If a man be gracious and courteous to strangers, it shows he is a citizen of the world, and that his heart is no island cut off from other lands, but a continent that joins to them.

—Francis Bacon, 1625

Patriotism is an ephemeral motive that scarcely ever outlasts the particular threat to society that aroused it.

—Denis Diderot, 1774

I do desire we may be better strangers.

—William Shakespeare, 1600

Intolerance is evidence of impotence.

—Aleister Crowley, c. 1925

All men naturally hate each other. We have used concupiscence as best we can to make it serve the common good, but this is mere sham and a false image of charity, for essentially it is just hate.

—Blaise Pascal, c. 1655

Such then is the human state, that to wish greatness for one’s country is to wish harm to one’s neighbors.

—Voltaire, 1764

I have said this before, but I shall say it again and again and again: your boys are not going to be sent into any foreign wars.

—Franklin Delano Roosevelt, 1940

The less intelligent the white man is, the more stupid he thinks the black.

—André Gide, 1927

To think ill of mankind, and not wish ill to them, is perhaps the highest wisdom and virtue.

—William Hazlitt, 1823

Nothing is more narrow-minded than chauvinism or racial hatred.
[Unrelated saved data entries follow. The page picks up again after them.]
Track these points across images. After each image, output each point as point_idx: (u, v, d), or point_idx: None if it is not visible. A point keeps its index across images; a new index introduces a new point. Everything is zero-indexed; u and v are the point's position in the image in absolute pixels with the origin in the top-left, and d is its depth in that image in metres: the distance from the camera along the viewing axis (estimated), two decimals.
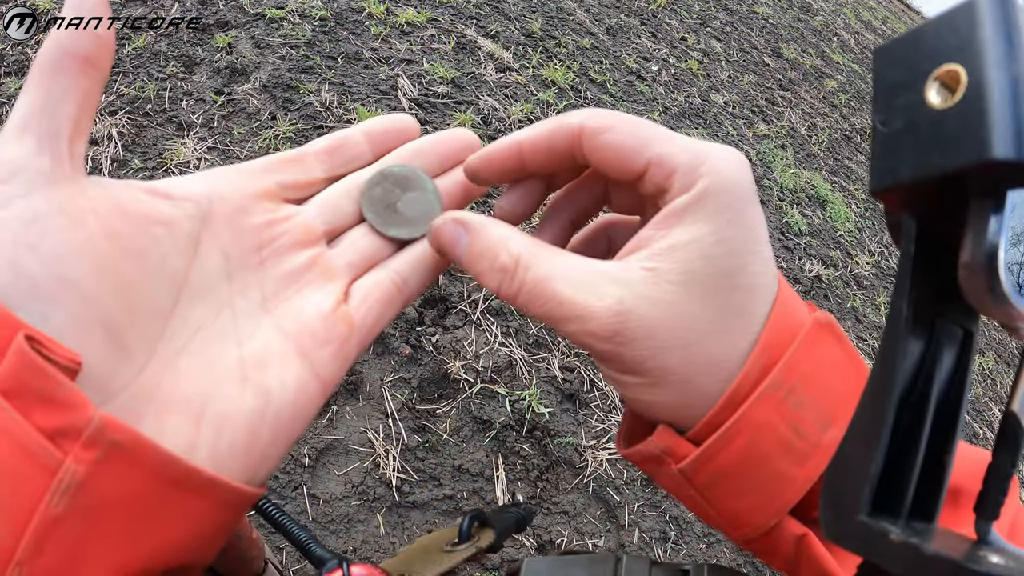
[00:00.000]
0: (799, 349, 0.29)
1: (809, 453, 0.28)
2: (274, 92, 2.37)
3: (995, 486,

To me all men are equal; there are flatheads everywhere and I despise them all equally.

—Karl Kraus, 1909

Some of us would be greatly astonished to learn the reasons why others respect us.

—Marquis de Vauvenargues, 1746

All of life is a foreign country.

—Jack Kerouac, 1949

When the missionaries first came to Africa they had the Bible and we had the land. They said, “Let us pray.” We closed our eyes. When we opened them, we had the Bible and they had the land.